Die Reproduktion von geschlechterspezifischen Klischees und Stereotypen
Ein weiteres Thema des Frauenvolksbegehrens ist die Reproduktion von geschlechterspezifischen Stereotypen und Vorurteilen. So fordert das Frauenvolksbegehren beispielsweise ein Verbot von sexistischer, klischeehafter oder abwertender Werbung und Unterrichtsmaterialien. Diese Forderung ist vor allem deswegen von Bedeutung, da dadurch klassische Rollenbilder, aber auch gewisse Normvorstellungen vermittelt und reproduziert werden. So gibt es zahlreiche Werbungen, die Frauen als die perfekten Familienmütter oder Hausfrauen zeigen, die ihre Kinder herzlich mit einem süßen Snack empfangen und sich dabei selber im Garten eine Auszeit gönnen. Oder verzweifelte Frauen, die ohne das tolle Waschmittel maßlos mit der schmutzigen Wäsche überfordert wären. Dann sind aber auch noch jene Werbungen, die Frauen als Sexobjekte darstellen. So kann beispielsweise hinterfragt werden, warum eine Frau in Unterwäsche und Weihnachtsmannmütze auf einer Werbung für Fenster zu sehen ist. Aber auch in Unterrichtsmaterialien werden gewisse Normvorstellungen und Geschlechterrollen reproduziert. Jungs werden häufig als abenteuerlustig, rational, erfinderisch und tapfer dargestellt. Mädchen hingegeben werden oft als zurückhaltend, emotional und verträumt dargestellt. In Werbungen, Filmen oder anderen Medieninhalten sind meist nur heterosexuelle Familien und Partnerschaften zu sehen. Durch all diese Inhalte werden gewisse Rollenbilder und Stereotype vermittelt. Diese weichen jedoch stark von der Realität ab und sind oft extrem respektlos, abwertend und diskriminierend.

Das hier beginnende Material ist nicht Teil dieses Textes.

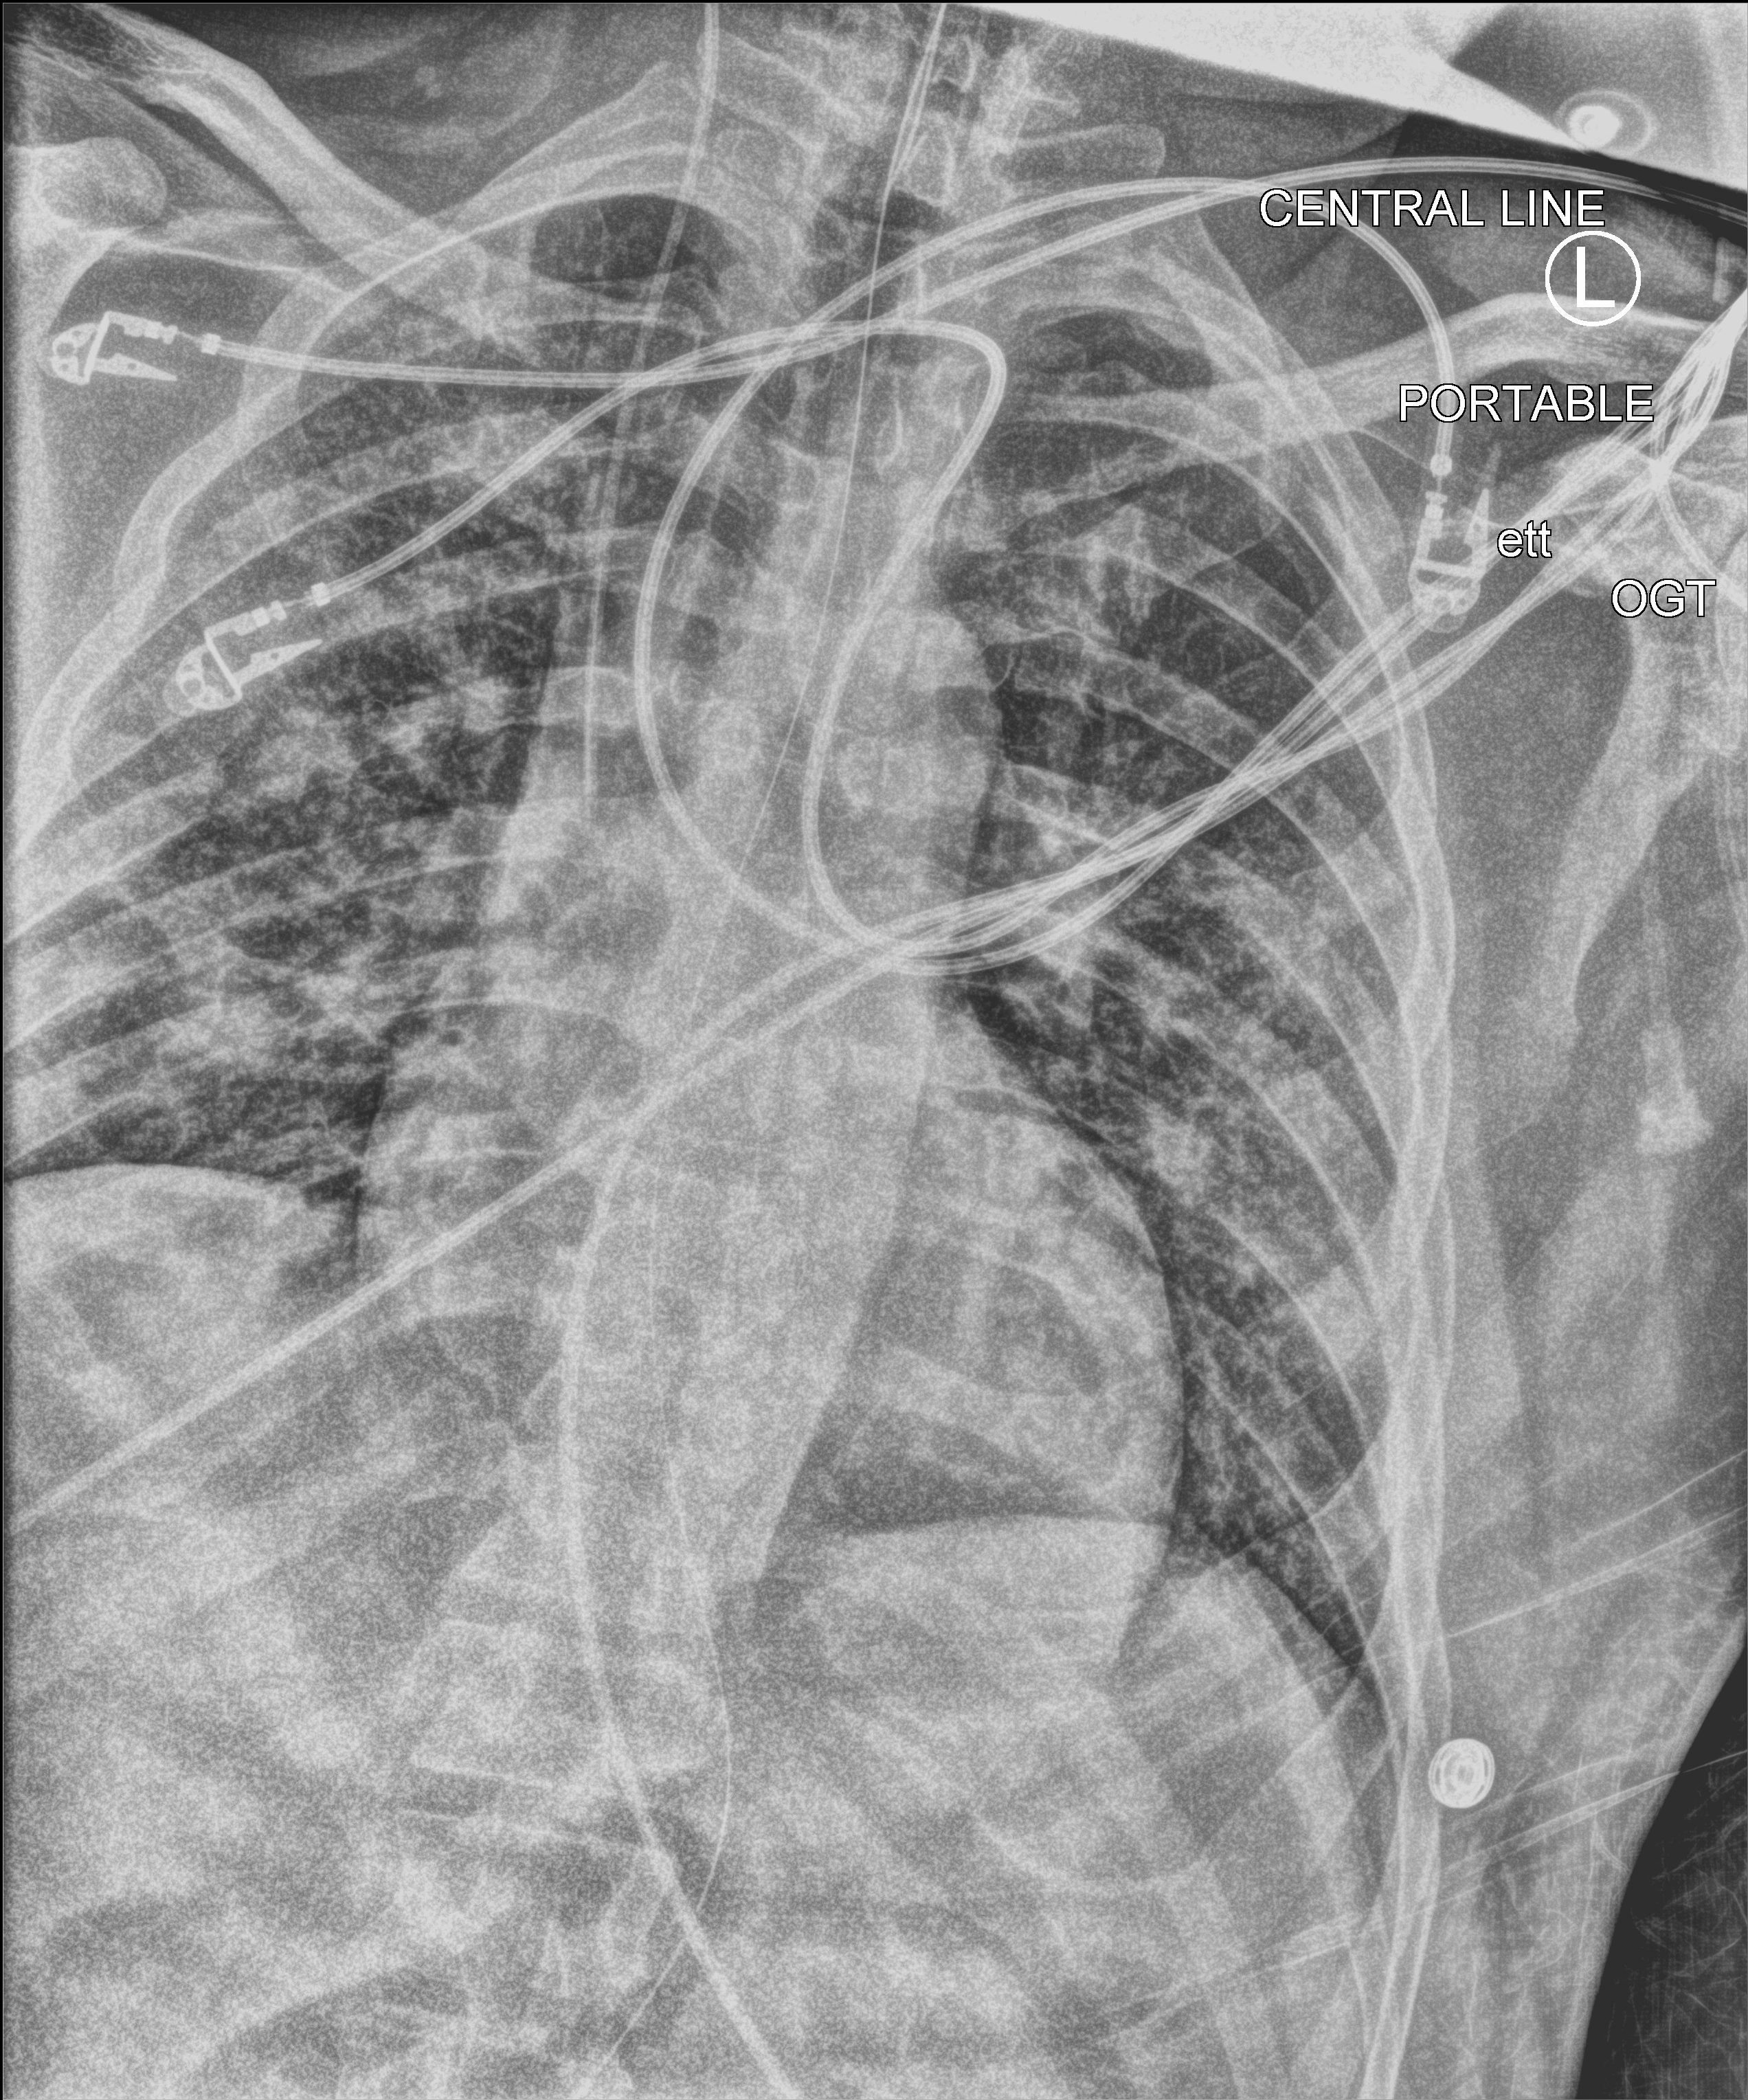
Chest X-ray (portable). Male patient hospitalised with COVID-19, age 18–59 years.
Hospital-stay facts (about this admission, not read from this image; timing relative to this image not recorded): mechanically ventilated during this hospital stay: yes; admitted to intensive care during this hospital stay: no.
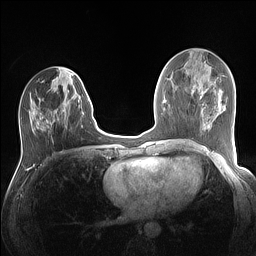
Breast MRI (dynamic contrast-enhanced), one axial slice. Position 57 of 160 along the scan axis. Dynamic contrast-enhanced series, time point 2 of 7 at this slice position (early post-contrast). 1.5 T. TE 1.4 ms, TR 5 ms. 256 × 256 image matrix, field of view 320 × 320 mm. Female patient.
Annotated regions visible in this slice (semi-automatically segmented with operator editing):
- enhancing-tissue mask used for the functional tumour volume (all voxels passing the contrast-enhancement thresholds inside the analysis volume; usually the tumour): box from (x=29, y=76) to (x=89, y=131) px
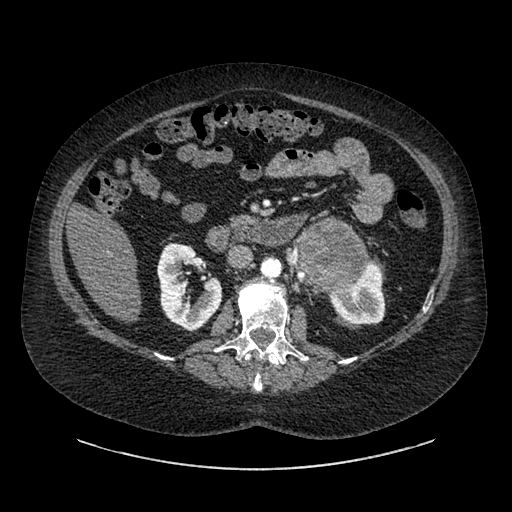
Contrast-enhanced abdominal CT, one axial slice. Slice 511 of 769 in the series (ordered by position). 120 kVp. Intravenous contrast given. Soft-tissue window (W 400 / L 40 HU). 0.62 mm slice thickness. 512 × 512 image matrix, field of view 460 × 460 mm. Patient: female, 61 years. From the clinical record (not read from this slice): diagnosis: adrenocortical carcinoma; tumour side: left adrenal.
Outlined on this slice (semi-automatic segmentation, software-assisted and operator-edited):
- mass: bounding box <299,223,366,287> (left, top, right, bottom; pixels)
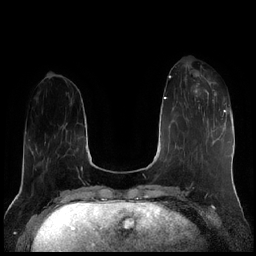
Breast MRI (dynamic contrast-enhanced), one axial slice; position 62 of 256 along the scan axis; dynamic contrast-enhanced series, time point 2 of 7 at this slice position (early post-contrast); 1.5 T; TE 1.9 ms, TR 4.2 ms; 0.8 mm slice thickness; 256 × 256 image matrix, field of view 320 × 320 mm. Female patient.
Structures marked on this image (semi-automatically segmented with operator editing):
- enhancing-tissue mask used for the functional tumour volume (all voxels passing the contrast-enhancement thresholds inside the analysis volume; usually the tumour): bounding box (x1, y1, x2, y2) in pixels: (191, 76, 217, 101)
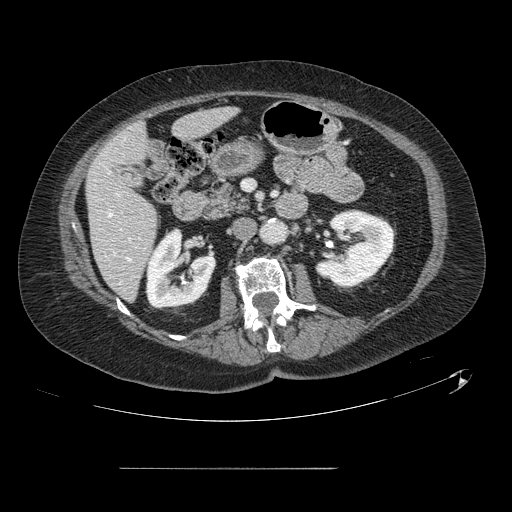
Contrast-enhanced abdominal CT, one axial slice; slice 45 of 148 in the series (ordered by position); intravenous contrast given; soft-tissue window (W 400 / L 40 HU); 512 × 512 image matrix, field of view 439 × 439 mm. From the clinical record (not read from this slice): patient: male, age 43 years at operation; diagnosis: colorectal cancer liver metastases, imaged before liver resection; multiple liver metastases: no; largest metastasis: 2.4 cm.
Annotated regions visible in this slice (outlined manually by an expert reader):
- hepatic veins: bounding box [x1, y1, x2, y2] px = [109, 213, 131, 261]
- liver: [87, 109, 234, 300]
- planned liver remnant (the part of the liver to remain after resection): [87, 109, 233, 300]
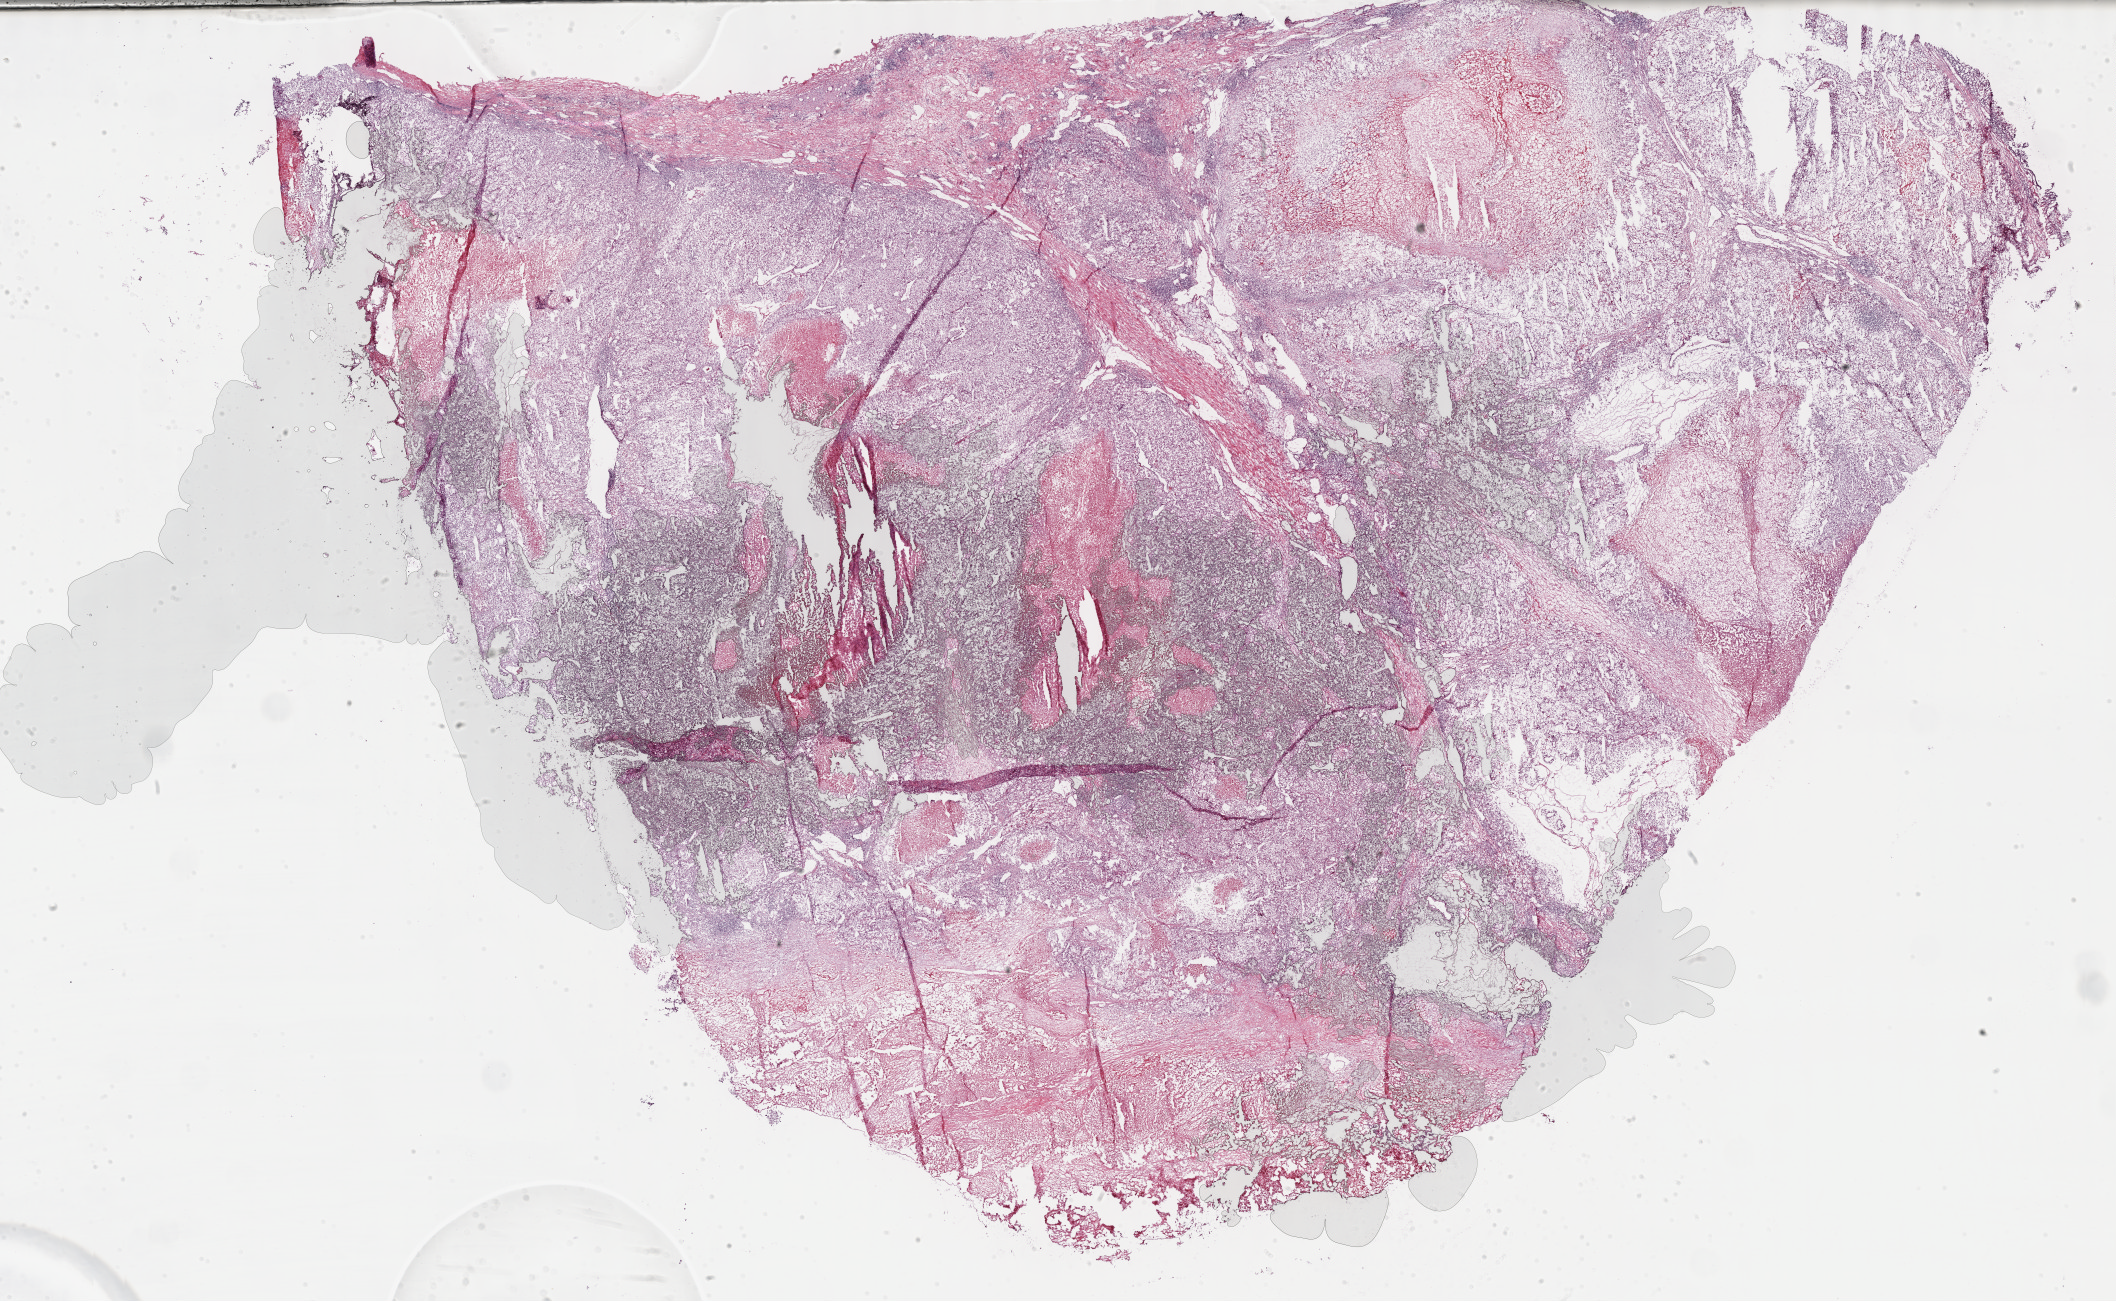
Whole-slide histology image, H&E-stained — shown as a low-resolution overview of the whole scanned area (about 34.2 x 21.0 mm, acquisition: 40x scan), frozen section, primary tumour sample from the kidney. Male, age 60 years at initial diagnosis. Histologic grade: G4 (undifferentiated). Pathologist review of this section (percent, as recorded): tumour cells 60%, tumour nuclei 70%, normal cells 0%, stromal cells 15%, necrosis 25%.
- diagnosis: Clear cell adenocarcinoma, NOS
- AJCC pathologic stage: IV (6th edition)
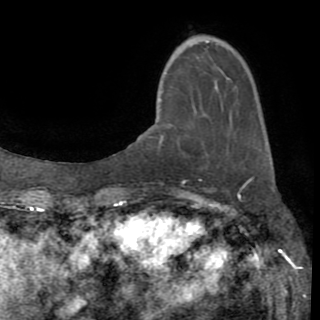
Breast MRI (dynamic contrast-enhanced), one axial slice; slice 26 of 82 in the series (ordered by position); cropped to one breast; dynamic contrast-enhanced series, time point 2 of 8 at this slice position (early post-contrast); 1.5 T; TE 3.2 ms, TR 6.5 ms; 2.2 mm slice thickness; 320 × 320 image matrix. Female patient.
Outlined on this slice (semi-automatic segmentation, software-assisted and operator-edited):
- enhancing-tissue mask used for the functional tumour volume (all voxels passing the contrast-enhancement thresholds inside the analysis volume; usually the tumour): bounding box [x1, y1, x2, y2] px = [159, 135, 164, 145]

Das Frauenvolksbegehren 2.0
Im Text wurden nur einige Probleme und Benachteiligungen, mit denen Frauen 2018 immer noch konfrontiert sind, angesprochen. Das Frauenvolksbegehren 2.0 thematisiert diese und noch weitere Diskriminierungen, die in einer modernen Gesellschaft eigentlich schon längst nichts mehr verloren haben. Insgesamt umfasst der Forderungskatalog des Frauenvolksbegehrens neun Schwerpunkte, wie Armut, Machtverteilung oder Gewalt an Frauen. Dadurch wird deutlich, dass sich geschlechterspezifische Ungleichheiten und abwertendes, sowie respektloses Verhalten in vielen unterschiedlichen Lebensbereichen und Situationen zeigen. Dabei sind diese Ungleichheiten und Diskriminierungen, sowie strukturellen Benachteiligungen manchmal direkt sichtbar, manchmal aber werden sie unbewusst reproduziert und hingenommen. Genau aus diesem Grund ist das Frauenvolksbegehren 2.0 heute relevanter denn je. Und genau aus diesem Grund ist vor allem wichtig, dass möglichst viele Personen mit ihrer Unterschrift ein Zeichen setzen. Denn Gleichberechtigung der Geschlechter ist noch nicht erreicht und muss Stück für Stück erkämpft werden!
Wie – Wann und Wo
Die Unterstützungsfrist des Frauenvolksbegehrens 2.0 startete am Montag, 12. Februar und endet am 12. März 2018. Unterschreiben kannst du entweder digital mit der Bürgerkarte oder der digitalen Signatur, oder an allen Gemeindeämtern in ganz Österreich. Die Unterstützungserklärungen werden benötigt, damit ein Volksbegehren im Nationalrat behandelt wird. Dafür werden im Unterstützungszeitraum 8.401 Unterschriften benötigt. Danach wird die Eintragungswoche, in der das tatsächliche Volksbegehren unterschrieben werden kann, festgelegt. Die Unterstützungserklärungen der Eintragungswoche werden jedoch hinzu gerechnet.